Köy ahalisine gelince

bunlar mikro gruplar. birbirlerini tanırlar, dedikodu ederler, kusura bakılmasın ancak zamanları boldur ve kafaya böyle işleri de takarlar. herkesin kendi dört duvar arasında ne yaptığını merak eder ve konuşurlar. elbette ki konuşmayanı da vardır, merak etmeyeni de vardır ama bizler onları ekrandan nasıl izliyorsak, nasıl merak ediyorsak, onlar birbirlerini daha da merak ediyorlar çünkü küçük gruplar. merak ettikleri de ancak ve ancak birbirleriyle sınırlı. biz bir olayda onlar hakkında fikir yürütürken ve bunu analitik yapmaya çalışırken, onlar birbirleri hakkında çok daha fazla fikir yürütüp bunu aristo mantığının en primitif yöntemiyle yapacaklar. bir de hemen herkesin birbirini tanıması maalesef ki gereksiz bir samimiyet ve yine maalesef ki gereksiz bir hassasiyet, anlayış getirmekte beraberinde. "köyün delisi" denilen tamlamada bir sahiplenme vardır mesela. o köye aittir o, hemen herkes onu kabullenmiştir, hemen herkes onu kollamaktadır ve hemen herkes onu aciz görmektedir. köyün kendinden olanı saklama, köye ait olanı saklama, köye ait olanı kutsama gibi bir kaygısı da vardır. kolun kırılıp yenin içinde kaldığı gruplar tam da böyle gruplardır.

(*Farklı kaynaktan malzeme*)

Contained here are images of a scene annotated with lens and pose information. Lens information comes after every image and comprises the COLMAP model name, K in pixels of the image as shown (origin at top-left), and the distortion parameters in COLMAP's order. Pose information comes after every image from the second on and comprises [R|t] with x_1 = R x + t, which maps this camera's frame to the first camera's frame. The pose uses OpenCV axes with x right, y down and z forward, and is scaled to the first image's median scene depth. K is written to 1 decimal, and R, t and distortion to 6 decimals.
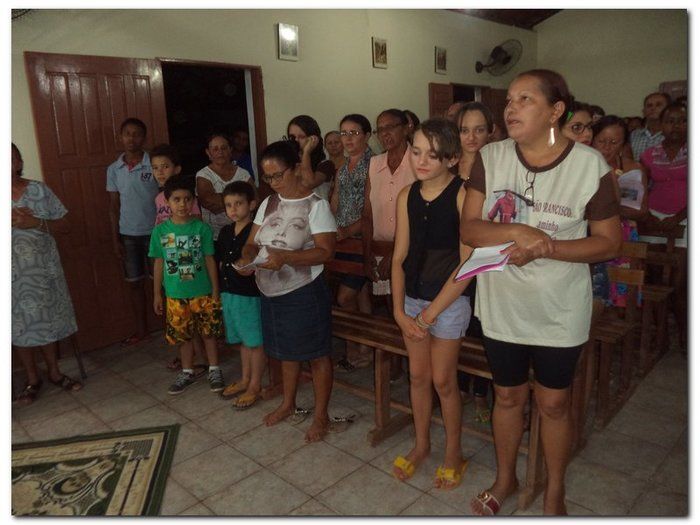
lens RADIAL K [[552.0, 0, 343.3], [0, 552.0, 257.0], [0, 0, 1]] dist [-0.027416, -0.001978]
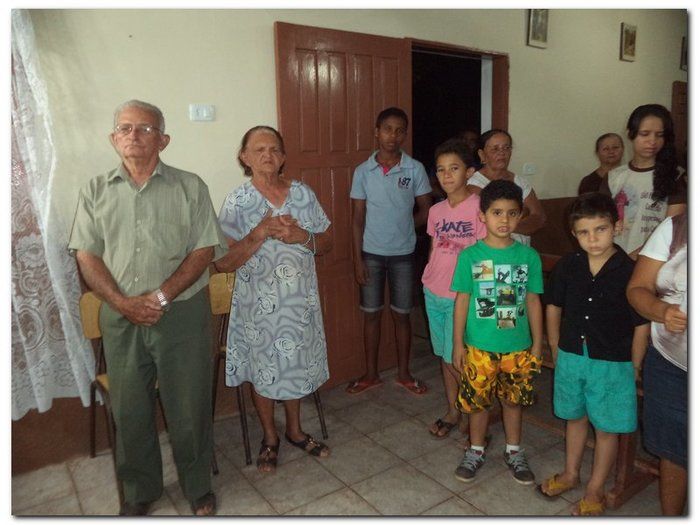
lens RADIAL K [[552.0, 0, 343.3], [0, 552.0, 257.0], [0, 0, 1]] dist [-0.027416, -0.001978]
pose [[0.982044, 0.052183, -0.181293, -0.357736], [-0.056977, 0.998148, -0.021333, -0.021020], [0.179844, 0.031279, 0.983198, 0.257998]]
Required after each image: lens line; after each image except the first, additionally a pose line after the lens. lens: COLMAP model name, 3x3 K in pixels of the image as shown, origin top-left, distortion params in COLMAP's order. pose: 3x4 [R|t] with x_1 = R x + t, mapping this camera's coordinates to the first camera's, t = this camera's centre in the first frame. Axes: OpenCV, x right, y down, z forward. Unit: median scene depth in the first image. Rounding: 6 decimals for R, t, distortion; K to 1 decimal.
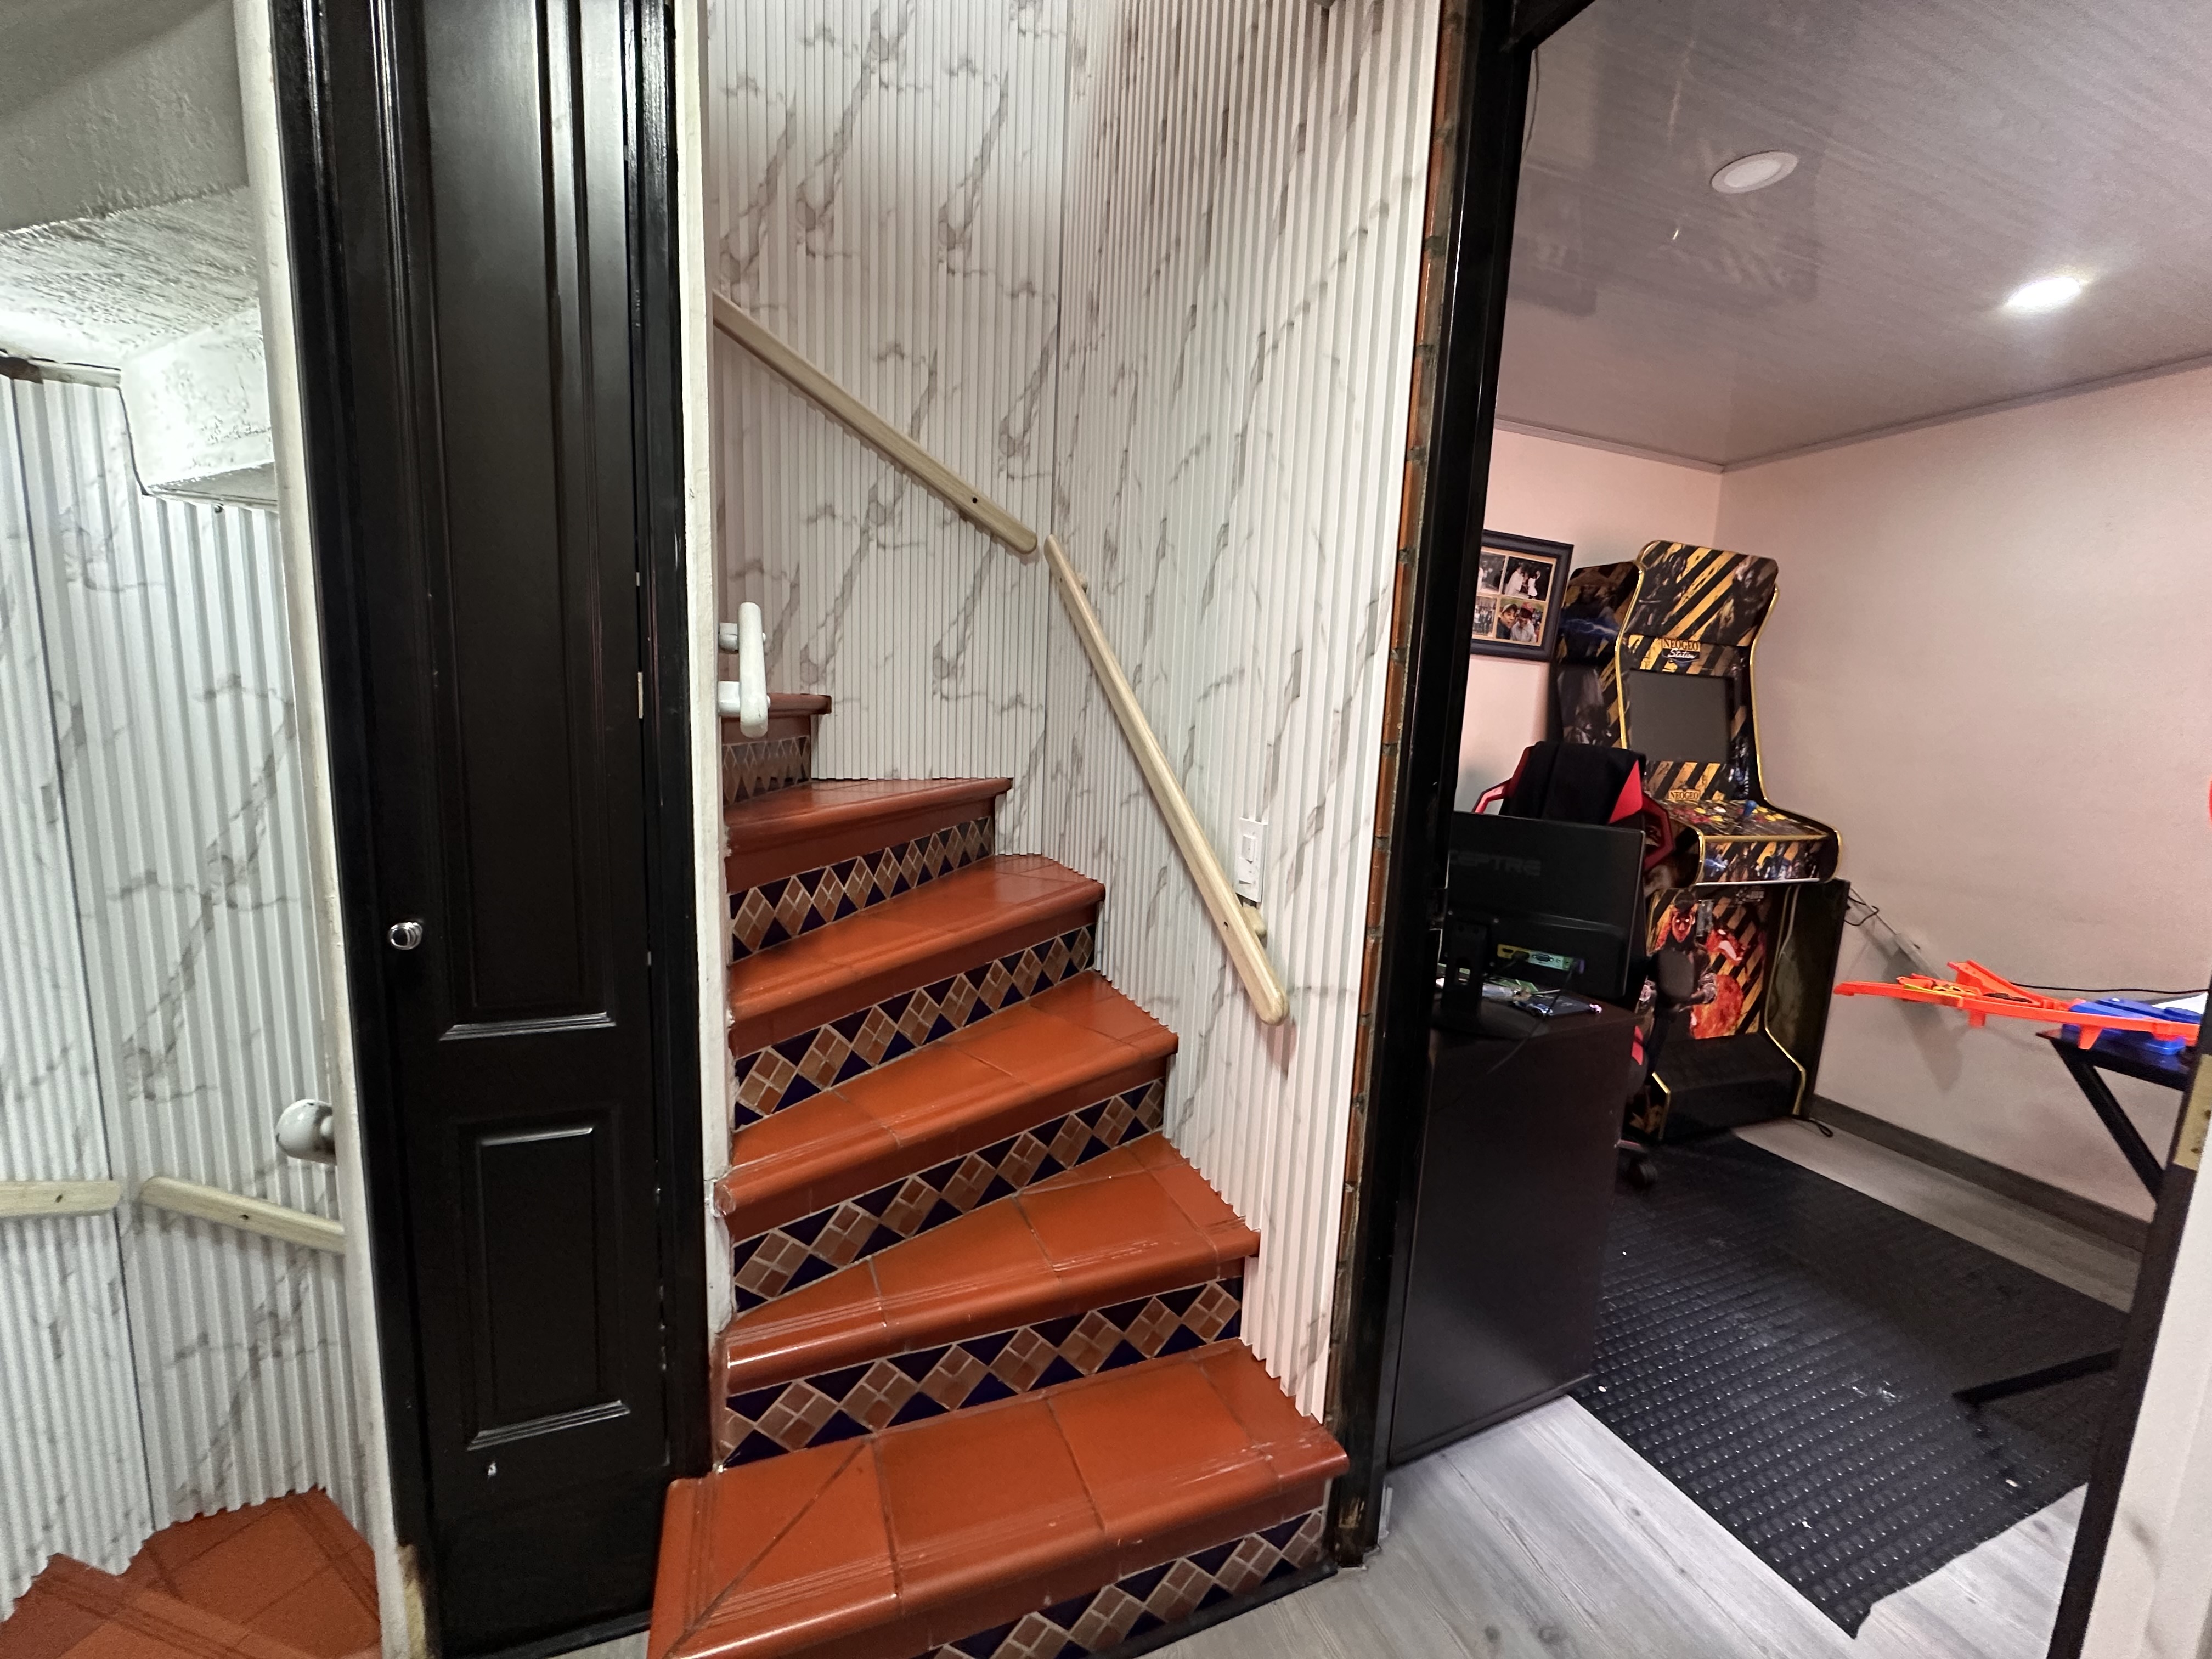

köyün gençleri nerede deniyor. köyde genç kalmamıştır, olanlar da uğraşmış ancak bırakmıştır. yaptırım yetkisinin verildiği erk bir şey yapmıyor, yapamıyorsa bunu insandan beklemek yanlıştır. ayrıca insanlar bu kadar büyük bir olay yaşanmadan önce de diğer yaşanan hadiselerde hukuki olarak yollarını arama en kötü ihtimalle de yaşadıkları yeri terk etmişler başa çıkamayınca. kimse de kendini bir aklı evvel için hayatını karartacak şekilde hareket etmeye yönlendirmez, onlardan bunu beklemek de haksızlık.

Bu adam nasıl itiraf edecek? 

muhtemelen etmeyecek. onu zorlayacak şeyler, fevri hareketlerini ortaya çıkaracak şeyler gerekli. erkeklik meselesinden vurmak, kışkırtmak, kadınlara dönük algısını eşelemek, gerekirse sövdürmek ve arada bir itiraf cümlesi kopartmak önemli. sorun şu ki, itiraf etse bile ondan sonra "hayır" ve "bilmiyorum" diyecek bir yapıya sahip. mühim olan zaten onun bir şekilde kayıt altında olması. daha da önemlisi olur da agresyon anlarında mağdureye ne yaptığını ve nerede olduğunu belirtirse zaten itirafa neredeyse gerek kalmadan bulunacak fiziki kanıtlarla beraber sıkışacak ve gidecek bir noktası da kalmayacak. büyük ihtimalle de böyle ifadeler veren sinan'a karşı esas ulaşmak istedikleri nokta da burası.